___ Material to process

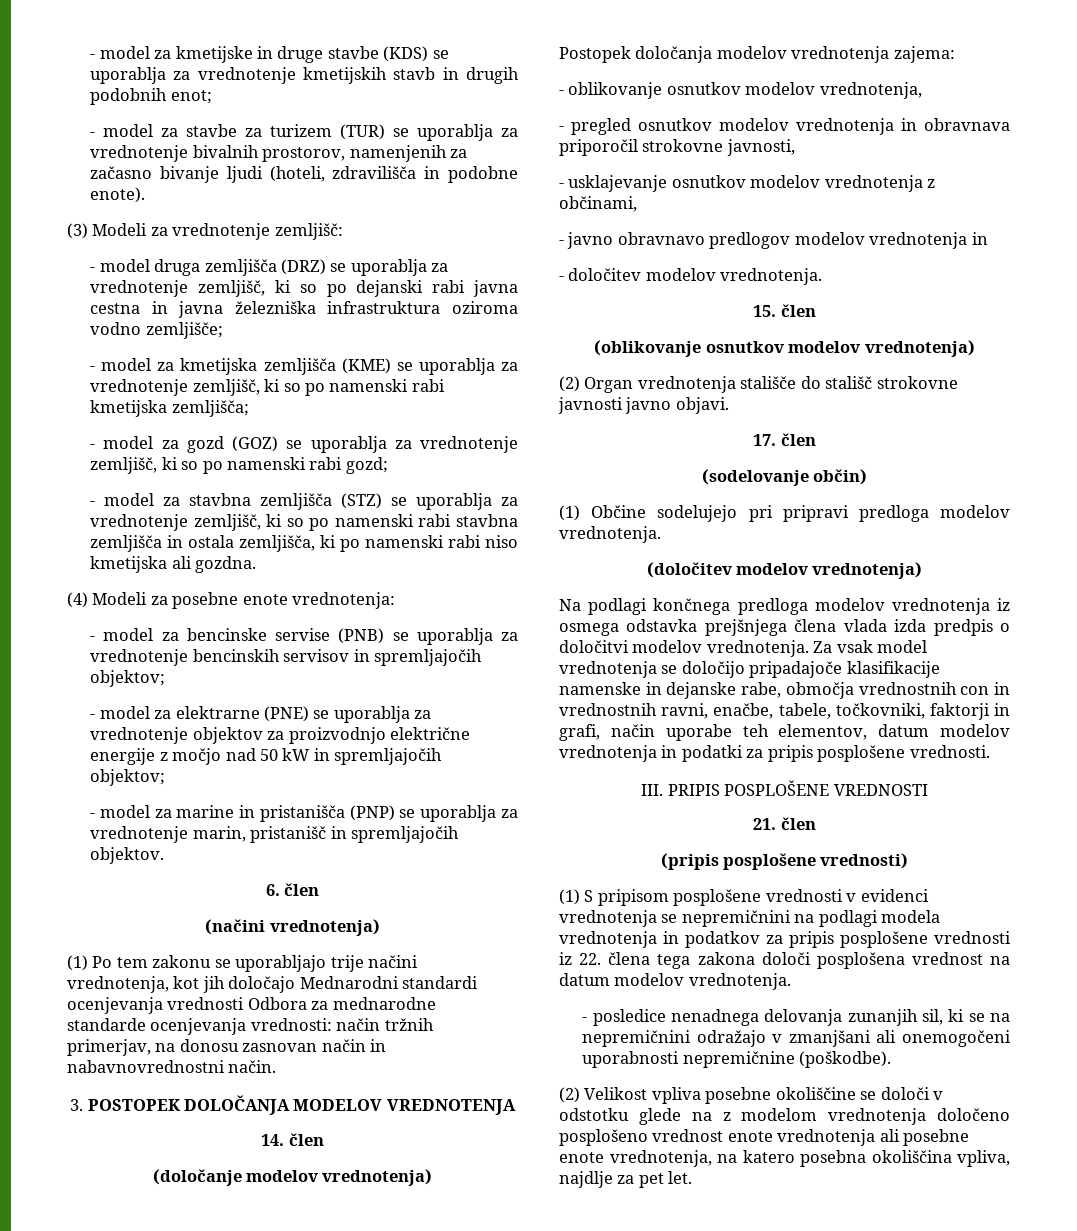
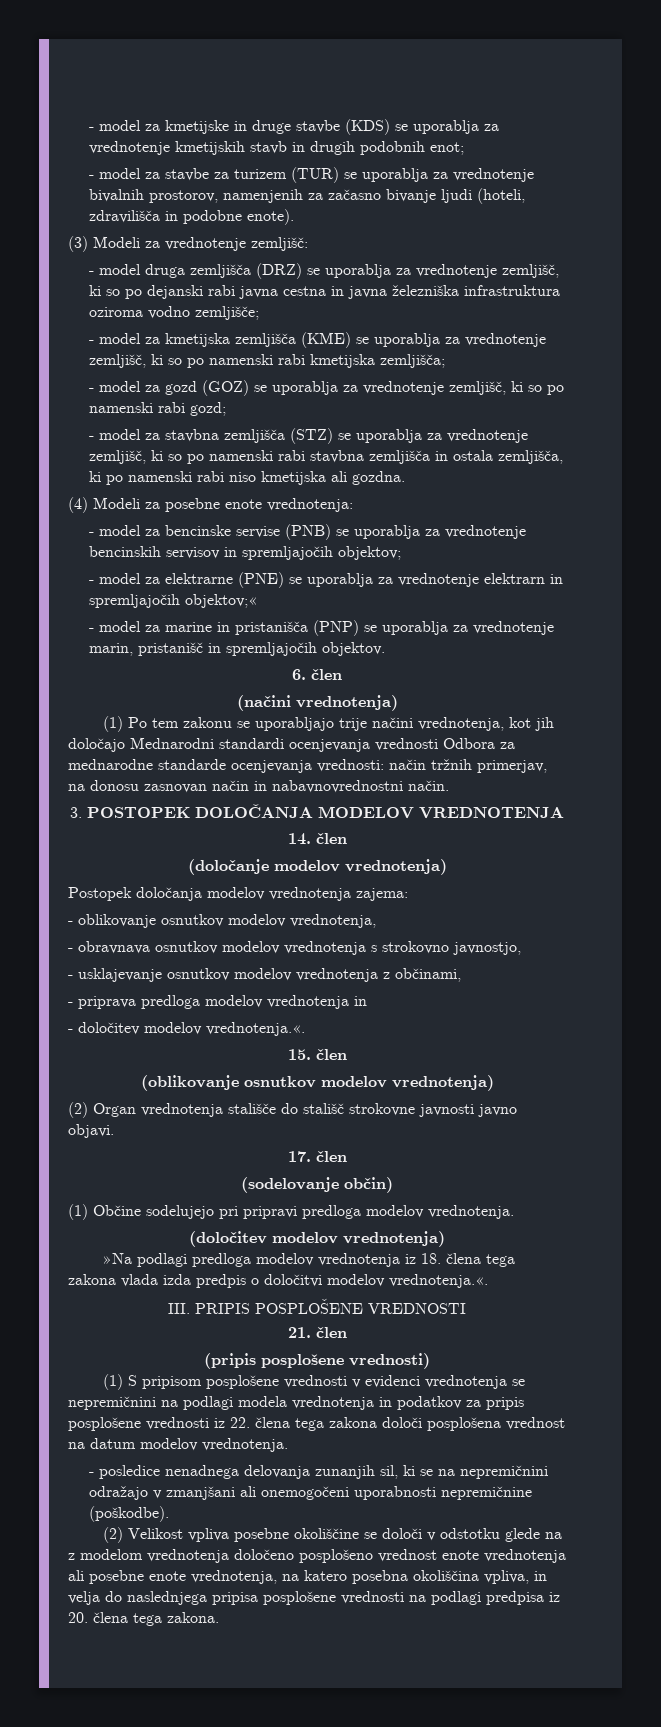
[192,727,470,744] [90,748,443,765] [90,769,166,786] objektov za proizvodnjo električne energije z močjo nad 50 kW in spremljajočih objektov; -> [484,573,564,584] [89,594,258,608] elektrarn in spremljajočih objektov;«
[571,118,1010,135] [559,139,795,156] pregled osnutkov modelov vrednotenja in obravnava priporočil strokovne javnosti, -> [78,941,521,955] obravnava osnutkov modelov vrednotenja s strokovno javnostjo,
[567,232,791,249] javno obravnavo predlogov -> [78,995,200,1009] priprava predloga
[720,268,823,285] vrednotenja. -> [206,1022,305,1036] vrednotenja.«.
[559,598,731,615] Na podlagi končnega -> [103,1253,188,1267] »Na podlagi
[559,619,837,636] osmega odstavka prejšnjega člena -> [421,1253,516,1267] [68,1274,116,1285] 18. člena tega zakona
[706,640,928,657] [559,661,940,678] [559,682,1010,699] [559,703,1010,720] [559,724,1010,741] [559,745,990,762] vrednotenja. Za vsak model vrednotenja se določijo pripadajoče klasifikacije namenske in dejanske rabe, območja vrednostnih con in vrednostnih ravni, enačbe, tabele, točkovniki, faktorji in grafi, način uporabe teh elementov, datum modelov vrednotenja in podatki za pripis posplošene vrednosti. -> [389,1274,488,1288] vrednotenja.«.
[559,1171,693,1188] najdlje za pet let. -> [534,1571,547,1581] [68,1591,560,1605] [68,1612,219,1626] in velja do naslednjega pripisa posplošene vrednosti na podlagi predpisa iz 20. člena tega zakona.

______

— Task statement —
All lines from the start of the entries above through the line containing "[571,118,1010,135] [559,139,795,156] pregled" must be transcribed exactly, both ends included, and no picture may be copied.

— Answer space —
[192,727,470,744] [90,748,443,765] [90,769,166,786] objektov za proizvodnjo električne energije z močjo nad 50 kW in spremljajočih objektov; -> [484,573,564,584] [89,594,258,608] elektrarn in spremljajočih objektov;«
[571,118,1010,135] [559,139,795,156] pregled osnutkov modelov vrednotenja in obravnava priporočil strokovne javnosti, -> [78,941,521,955] obravnava osnutkov modelov vrednotenja s strokovno javnostjo,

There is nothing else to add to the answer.